Mercury is falling. Autumn finally stirs awake, and this week, the sticky humidity of summer in the city paves a path for a mild, fresh, and very welcome autumn breeze that wafts us all out of our houses and onto the streets of Barcelona. The students from the Advanced Liberal Arts Program are saying farewell to these last days of the beach and are already making their way each morning from their new homes to the different departments of the Universidad de Barcelona and the CIEE Study Center. They are attending classes that represent all areas of knowledge, and which will contribute, more than anything else, to their personal growth that which only the academic experience can attribute to young university students. “Artificial Vision”, “Cellular Biology”, “Comparative Political Systems”, “Psychopathology”, “Game Theory for Business”, “Aesthetics and Ideology of the Spanish Romanticism”, “The History of Economic Though”, “Latin American Literature until Modernism”, “Gender and History”, “Neuropsychology”, “International Economic Organization”, “Literature & Cinema in Spain”, “Philosophy of Law”, and “Phonetics and Phonology of Spanish” are only a few examples of the courses that our students will be taking in the CIEE ALA Program during this fall term.
(ALA students visiting the mountain and the Benedictine abbey of Montserrat)
(Students in the University of Barcelona Old Main)
Orientation, rules of navigation, and doors to open
For any person, the first days in a new city are always special. When our students arrived in Barcelona, only a few days ago, the city was both a familiar and unfamiliar place at the same time: Familiar because they had previously researched the city, looking for literary, artistic, and cinematographic references, or because they simply had conversations with other students from their universities that had been to Barcelona before and who shared their personal experiences, inundating them with incessant advice and recommendations that, shortly after arriving, the current students began to realize were impossible to follow or reproduce.
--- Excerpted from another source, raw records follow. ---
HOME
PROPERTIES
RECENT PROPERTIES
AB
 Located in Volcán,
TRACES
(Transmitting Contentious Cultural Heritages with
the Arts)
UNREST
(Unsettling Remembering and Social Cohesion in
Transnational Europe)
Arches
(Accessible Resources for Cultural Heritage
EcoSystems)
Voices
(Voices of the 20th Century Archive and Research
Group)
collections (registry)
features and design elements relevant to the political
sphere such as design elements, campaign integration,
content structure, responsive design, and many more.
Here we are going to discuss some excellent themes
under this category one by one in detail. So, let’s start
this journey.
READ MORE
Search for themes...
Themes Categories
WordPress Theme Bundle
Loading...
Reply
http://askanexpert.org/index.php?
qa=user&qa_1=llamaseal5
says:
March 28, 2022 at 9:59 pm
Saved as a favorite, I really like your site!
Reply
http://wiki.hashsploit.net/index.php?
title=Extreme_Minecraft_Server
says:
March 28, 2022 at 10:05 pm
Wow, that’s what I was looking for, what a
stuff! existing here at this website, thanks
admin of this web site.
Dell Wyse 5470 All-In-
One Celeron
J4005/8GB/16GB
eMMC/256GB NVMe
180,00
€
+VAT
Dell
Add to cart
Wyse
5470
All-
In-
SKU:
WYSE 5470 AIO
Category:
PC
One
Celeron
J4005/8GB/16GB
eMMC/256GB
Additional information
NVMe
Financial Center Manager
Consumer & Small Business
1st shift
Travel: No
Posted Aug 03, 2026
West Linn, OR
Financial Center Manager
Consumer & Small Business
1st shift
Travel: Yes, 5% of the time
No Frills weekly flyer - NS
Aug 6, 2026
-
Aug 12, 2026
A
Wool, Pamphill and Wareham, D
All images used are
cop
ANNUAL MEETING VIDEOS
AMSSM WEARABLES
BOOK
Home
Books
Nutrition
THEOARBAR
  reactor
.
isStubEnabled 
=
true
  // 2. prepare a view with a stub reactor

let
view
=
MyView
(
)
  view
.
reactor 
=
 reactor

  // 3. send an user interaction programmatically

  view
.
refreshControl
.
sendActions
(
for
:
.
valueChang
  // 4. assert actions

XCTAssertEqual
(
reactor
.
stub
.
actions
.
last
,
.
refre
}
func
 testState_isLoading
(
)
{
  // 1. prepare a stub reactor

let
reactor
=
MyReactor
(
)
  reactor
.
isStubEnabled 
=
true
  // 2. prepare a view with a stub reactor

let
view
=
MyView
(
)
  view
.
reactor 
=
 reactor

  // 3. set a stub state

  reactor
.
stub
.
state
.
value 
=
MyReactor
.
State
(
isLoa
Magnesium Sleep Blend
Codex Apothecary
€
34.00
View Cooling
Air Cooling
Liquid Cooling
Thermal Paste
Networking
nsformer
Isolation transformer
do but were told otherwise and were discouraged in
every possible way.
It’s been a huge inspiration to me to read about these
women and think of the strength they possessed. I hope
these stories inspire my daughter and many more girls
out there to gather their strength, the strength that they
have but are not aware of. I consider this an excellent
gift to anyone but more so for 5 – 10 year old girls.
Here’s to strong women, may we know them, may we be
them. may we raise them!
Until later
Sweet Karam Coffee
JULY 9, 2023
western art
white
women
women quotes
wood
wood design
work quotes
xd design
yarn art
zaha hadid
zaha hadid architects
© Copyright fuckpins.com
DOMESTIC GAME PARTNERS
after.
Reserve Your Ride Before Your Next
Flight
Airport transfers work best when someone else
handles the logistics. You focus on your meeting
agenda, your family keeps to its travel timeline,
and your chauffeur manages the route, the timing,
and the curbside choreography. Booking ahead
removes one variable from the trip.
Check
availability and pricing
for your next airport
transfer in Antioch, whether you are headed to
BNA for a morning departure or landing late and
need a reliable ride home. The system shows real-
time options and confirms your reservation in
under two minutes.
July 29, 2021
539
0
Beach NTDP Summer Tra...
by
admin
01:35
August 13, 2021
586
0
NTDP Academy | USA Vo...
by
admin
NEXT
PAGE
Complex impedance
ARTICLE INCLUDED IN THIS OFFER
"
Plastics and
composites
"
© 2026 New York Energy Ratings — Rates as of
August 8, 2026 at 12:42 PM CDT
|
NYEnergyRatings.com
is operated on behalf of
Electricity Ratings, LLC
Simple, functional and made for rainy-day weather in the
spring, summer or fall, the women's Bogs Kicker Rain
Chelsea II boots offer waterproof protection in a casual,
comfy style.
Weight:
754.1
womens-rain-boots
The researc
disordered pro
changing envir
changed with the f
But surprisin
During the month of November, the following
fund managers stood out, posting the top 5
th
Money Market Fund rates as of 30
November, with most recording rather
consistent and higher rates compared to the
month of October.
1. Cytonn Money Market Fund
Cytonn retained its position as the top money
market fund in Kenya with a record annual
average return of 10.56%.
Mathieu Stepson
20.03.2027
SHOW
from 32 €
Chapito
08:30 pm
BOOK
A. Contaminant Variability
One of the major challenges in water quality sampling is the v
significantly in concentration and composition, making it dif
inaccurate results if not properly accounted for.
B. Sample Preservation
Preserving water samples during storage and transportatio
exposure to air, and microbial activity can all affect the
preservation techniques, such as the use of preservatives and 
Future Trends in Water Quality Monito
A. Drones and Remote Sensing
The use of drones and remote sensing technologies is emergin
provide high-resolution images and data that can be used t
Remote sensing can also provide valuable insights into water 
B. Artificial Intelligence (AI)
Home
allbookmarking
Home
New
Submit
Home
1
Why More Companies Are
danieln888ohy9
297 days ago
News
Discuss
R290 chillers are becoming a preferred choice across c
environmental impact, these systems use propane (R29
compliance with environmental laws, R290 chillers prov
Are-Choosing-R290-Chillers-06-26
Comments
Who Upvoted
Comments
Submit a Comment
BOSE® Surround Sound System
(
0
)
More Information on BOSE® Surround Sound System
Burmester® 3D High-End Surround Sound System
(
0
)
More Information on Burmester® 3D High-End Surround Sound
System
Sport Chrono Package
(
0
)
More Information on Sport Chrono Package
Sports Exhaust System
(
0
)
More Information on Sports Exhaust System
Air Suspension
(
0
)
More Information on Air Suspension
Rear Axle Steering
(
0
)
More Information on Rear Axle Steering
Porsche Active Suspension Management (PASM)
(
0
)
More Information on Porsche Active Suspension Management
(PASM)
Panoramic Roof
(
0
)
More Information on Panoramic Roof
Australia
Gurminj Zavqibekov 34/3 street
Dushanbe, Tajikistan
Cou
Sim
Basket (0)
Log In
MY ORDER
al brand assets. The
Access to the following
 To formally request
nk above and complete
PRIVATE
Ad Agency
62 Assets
But as mentioned before, it was also an unfamiliar space because none of those conversations, nor the different screens they viewed in search of images and information before traveling, nor even the simple black and white of the page of a book could compare to the multisensory experience that invades us when we walk through the streets for the first time.
During the first week of their stay, CIEE organized a series of orientation sessions focused on facilitating this marvelous experience of being “new” in a new place: Advice on how to get around the city, how to find this place or that, detailed information about their classes would be, the Spanish education system, health & security, house rules for residences, homestays, and shared apartments… What to visit, what to try, what to see, what to taste… Different rules of navigation, new coordinates and lines to follow – all with the goal of converting that which was unfamiliar to familiar.
The saturation of information during orientation is inevitable. We know that… but in the end, what CIEE gives during these first days is a key that opens a door yet to be discovered. Or better yet, a key capable of opening a million and one doors, all of them different. And it will be these students who, during the rest of the term and from their personal and unique experiences, will go opening and closing doors until they find the right combination that unlocks “their” Barcelona.